== READING TEXT ==
— START —

# NEED HELP ...what i should buy for Best sound quality???



## Guest (Oct 9, 2007)

Sony 6.1 Surround Sound Receiver - STR-K6800P for $80 OR the Sony STR-DB940 Surround Sound Receiver for $75 OR a Kenwood receiver 105vr that includes 2x JBL HLS610, 1 x JBL PSW1000 powered subwoofer, 1x JBL Flix1 center channel, 2x Flix1 surround bookshelf speakers all for $150 but theres no digital optical input on the kenwood receiver and i know that gives out the best sound quality?????.....what do you think i should get?....the other two receivers i was planning to get 2 front speakers that are the Sony ssf 5000....thanks for your opinion


----------



## Sonnie (Apr 11, 2006)

What all do you need and what is your total budget?


----------



## Guest (Oct 9, 2007)

well i do want to get one of these but not sure which one and the price is just right and i do not want to spend alot...im going to be using it for my playstation 3


----------



## tonyvdb (Sep 5, 2007)

Well the Sony STR-K6800P is designed to be used with the supplied speakers as its an Home theater in a box system do you get the speakers with it? if not then go with the Sony STR-DB940 as its far more flexible in the long run. 
The Kenwood has all the speakers and thus gives you the best bang for buck but as you mentioned it has no digital input and is over 7 years old.

Personally given your choices go with the Sony STR-DB940.


----------



## salvasol (Oct 31, 2006)

Do you live near a Radio Shack???

Check this http://www.radioshack.com/family/in...Count=6&fbc=1&f=Brand/92310/&fbn=Brand/Yamaha


----------

— END —

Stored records
— START —

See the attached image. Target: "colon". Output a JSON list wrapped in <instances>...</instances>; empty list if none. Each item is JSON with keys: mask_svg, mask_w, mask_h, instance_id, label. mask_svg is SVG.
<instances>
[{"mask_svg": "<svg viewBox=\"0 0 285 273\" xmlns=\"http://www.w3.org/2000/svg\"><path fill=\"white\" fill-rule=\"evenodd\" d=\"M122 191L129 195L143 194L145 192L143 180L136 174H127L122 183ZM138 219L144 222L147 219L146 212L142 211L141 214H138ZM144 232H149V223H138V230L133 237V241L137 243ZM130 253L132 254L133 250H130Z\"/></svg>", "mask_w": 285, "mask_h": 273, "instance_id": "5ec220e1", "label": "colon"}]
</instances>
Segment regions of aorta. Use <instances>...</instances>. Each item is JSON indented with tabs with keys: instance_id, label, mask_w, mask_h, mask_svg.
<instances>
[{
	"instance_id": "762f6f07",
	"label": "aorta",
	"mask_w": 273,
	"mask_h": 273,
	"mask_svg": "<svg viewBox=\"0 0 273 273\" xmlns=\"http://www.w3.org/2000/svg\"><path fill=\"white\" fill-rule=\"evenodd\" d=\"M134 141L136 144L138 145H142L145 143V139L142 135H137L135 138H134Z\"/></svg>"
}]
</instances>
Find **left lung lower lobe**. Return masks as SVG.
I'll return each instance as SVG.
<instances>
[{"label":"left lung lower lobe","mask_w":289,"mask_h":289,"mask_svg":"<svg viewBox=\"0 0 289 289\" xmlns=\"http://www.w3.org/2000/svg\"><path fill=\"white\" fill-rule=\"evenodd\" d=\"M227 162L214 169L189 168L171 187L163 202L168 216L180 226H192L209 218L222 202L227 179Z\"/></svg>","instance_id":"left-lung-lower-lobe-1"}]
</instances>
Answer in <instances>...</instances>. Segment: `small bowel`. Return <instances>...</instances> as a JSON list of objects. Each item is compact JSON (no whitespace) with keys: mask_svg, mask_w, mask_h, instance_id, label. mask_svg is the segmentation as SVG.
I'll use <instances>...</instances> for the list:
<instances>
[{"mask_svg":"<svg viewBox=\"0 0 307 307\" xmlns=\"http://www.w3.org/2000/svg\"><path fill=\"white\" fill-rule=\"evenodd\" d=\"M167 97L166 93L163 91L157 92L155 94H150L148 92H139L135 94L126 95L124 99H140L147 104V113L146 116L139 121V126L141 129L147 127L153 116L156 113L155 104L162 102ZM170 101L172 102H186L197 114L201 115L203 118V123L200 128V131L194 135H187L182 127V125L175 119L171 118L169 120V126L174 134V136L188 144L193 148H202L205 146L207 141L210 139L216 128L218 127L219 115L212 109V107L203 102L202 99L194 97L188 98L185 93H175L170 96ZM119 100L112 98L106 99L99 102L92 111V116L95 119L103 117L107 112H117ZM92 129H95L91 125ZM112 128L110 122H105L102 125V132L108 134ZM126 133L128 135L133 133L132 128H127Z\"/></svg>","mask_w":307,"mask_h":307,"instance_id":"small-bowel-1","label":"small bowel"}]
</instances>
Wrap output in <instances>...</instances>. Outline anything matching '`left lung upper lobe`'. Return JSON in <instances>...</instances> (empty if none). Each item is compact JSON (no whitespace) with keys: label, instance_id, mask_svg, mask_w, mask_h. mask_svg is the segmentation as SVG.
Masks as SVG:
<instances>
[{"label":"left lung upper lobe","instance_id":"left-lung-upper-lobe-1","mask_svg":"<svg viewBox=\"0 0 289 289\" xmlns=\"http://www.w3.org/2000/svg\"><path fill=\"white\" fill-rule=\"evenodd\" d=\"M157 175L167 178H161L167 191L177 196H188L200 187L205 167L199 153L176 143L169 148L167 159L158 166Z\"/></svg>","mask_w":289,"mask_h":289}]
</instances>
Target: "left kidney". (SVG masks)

— END —

== EXERCISE GOAL ==
In the forum thread about choosing a surround sound receiver, how old does tonyvdb say the Kenwood receiver is?

== FINAL RESULT ==
Over 7 years old.